═══ RECORDS FOR THE EXERCISE
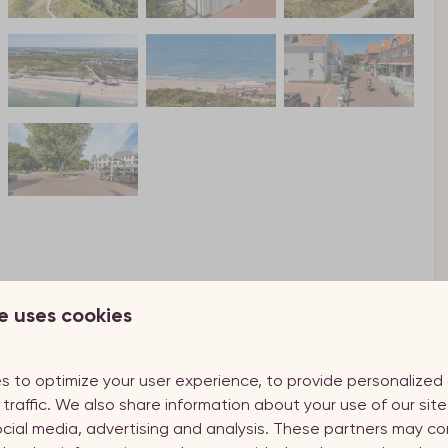
e uses cookies
s to optimize your user experience, to provide personalize
 traffic. We also share information about your use of our site
ocial media, advertising and analysis. These partners may co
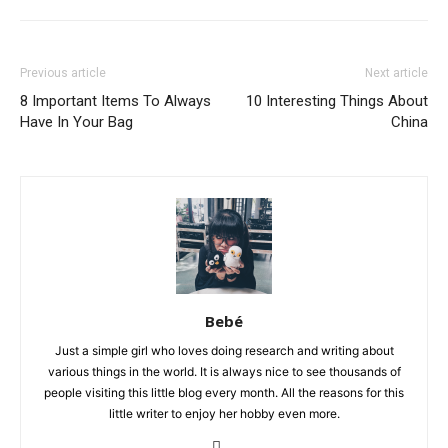
Previous article
Next article
8 Important Items To Always
10 Interesting Things About
Have In Your Bag
China
Bebé
Just a simple girl who loves doing research and writing about
various things in the world. It is always nice to see thousands of
people visiting this little blog every month. All the reasons for this
little writer to enjoy her hobby even more.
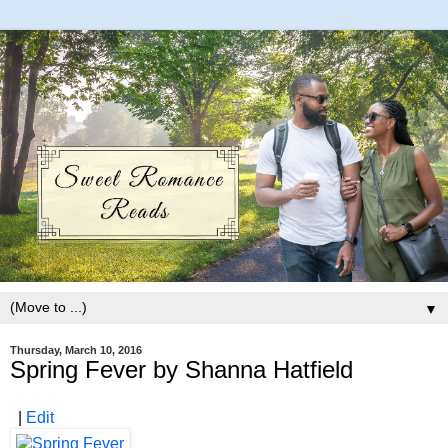
▼
Thursday, March 10, 2016
Spring Fever by Shanna Hatfield
|
Edit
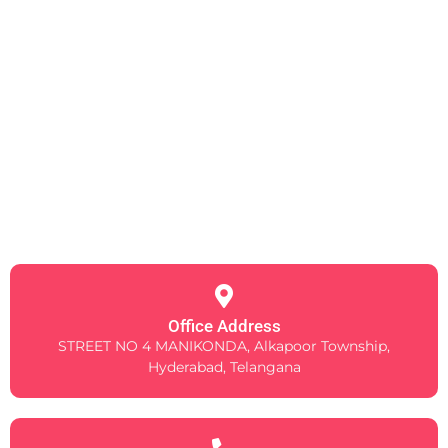
Office Address
STREET NO 4 MANIKONDA, Alkapoor Township,
Hyderabad, Telangana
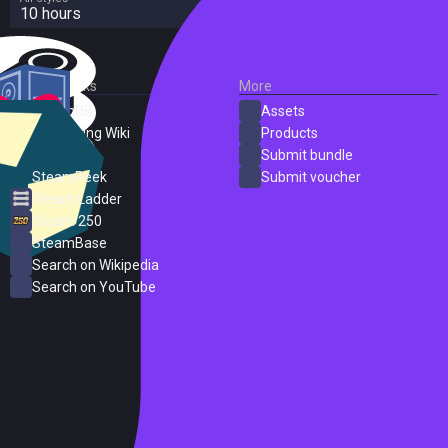
10 hours
External Links
More
SteamDB
Assets
PC Gaming Wiki
Products
ProtonDB
Submit bundle
SteamPeek
Submit voucher
Steam Ladder
Steam 250
SteamBase
Search on Wikipedia
Search on YouTube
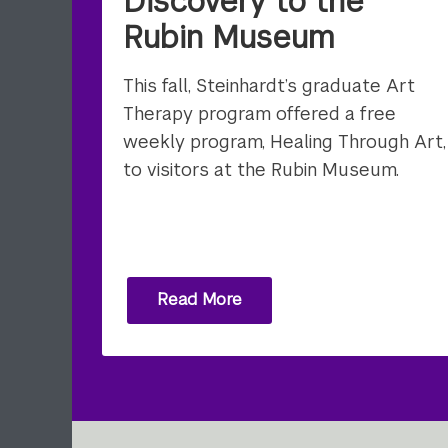
Discovery to the
Rubin Museum
This fall, Steinhardt’s graduate Art
Therapy program offered a free
weekly program, Healing Through Art,
to visitors at the Rubin Museum.
Read More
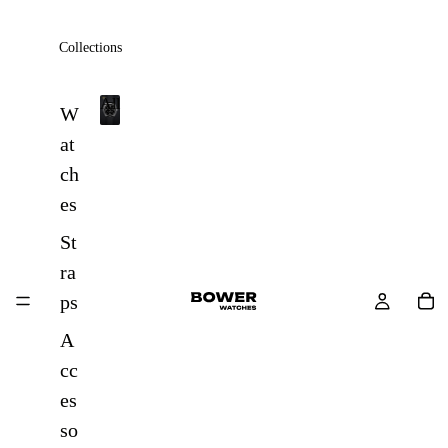
Collections
All
W
A
at
l
ch
l
es
St
ra
ps
A
cc
es
so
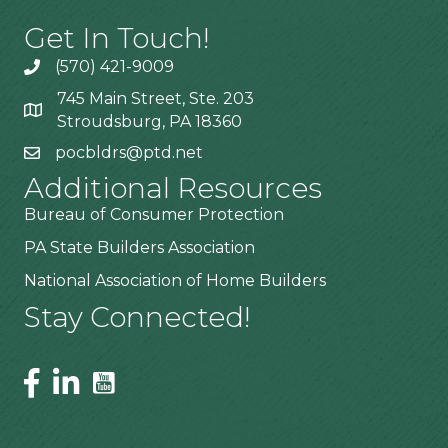
Get In Touch!
(570) 421-9009
745 Main Street, Ste. 203
Stroudsburg, PA 18360
pocbldrs@ptd.net
Additional Resources
Bureau of Consumer Protection
PA State Builders Association
National Association of Home Builders
Stay Connected!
══════
#### [THE TASK]
Could you turn every line of text in the material above into a numbered list, skipping blank lines and leaving the pictures out of your answer?

#### [EXERCISE SOLUTION]
1. e uses cookies
2. s to optimize your user experience, to provide personalize
3.  traffic. We also share information about your use of our site
4. ocial media, advertising and analysis. These partners may co
5. Previous article
6. Next article
7. 8 Important Items To Always
8. 10 Interesting Things About
9. Have In Your Bag
10. China
11. Bebé
12. Just a simple girl who loves doing research and writing about
13. various things in the world. It is always nice to see thousands of
14. people visiting this little blog every month. All the reasons for this
15. little writer to enjoy her hobby even more.
16. ▼
17. Thursday, March 10, 2016
18. Spring Fever by Shanna Hatfield
19. |
20. Edit
21. Office Address
22. STREET NO 4 MANIKONDA, Alkapoor Township,
23. Hyderabad, Telangana
24. 10 hours
25. External Links
26. More
27. SteamDB
28. Assets
29. PC Gaming Wiki
30. Products
31. ProtonDB
32. Submit bundle
33. SteamPeek
34. Submit voucher
35. Steam Ladder
36. Steam 250
37. SteamBase
38. Search on Wikipedia
39. Search on YouTube
40. Discovery to the
41. Rubin Museum
42. This fall, Steinhardt’s graduate Art
43. Therapy program offered a free
44. weekly program, Healing Through Art,
45. to visitors at the Rubin Museum.
46. Read More
47. Collections
48. All
49. W
50. A
51. at
52. l
53. ch
54. l
55. es
56. St
57. ra
58. ps
59. A
60. cc
61. es
62. so
63. Get In Touch!
64. (570) 421-9009
65. 745 Main Street, Ste. 203
66. Stroudsburg, PA 18360
67. pocbldrs@ptd.net
68. Additional Resources
69. Bureau of Consumer Protection
70. PA State Builders Association
71. National Association of Home Builders
72. Stay Connected!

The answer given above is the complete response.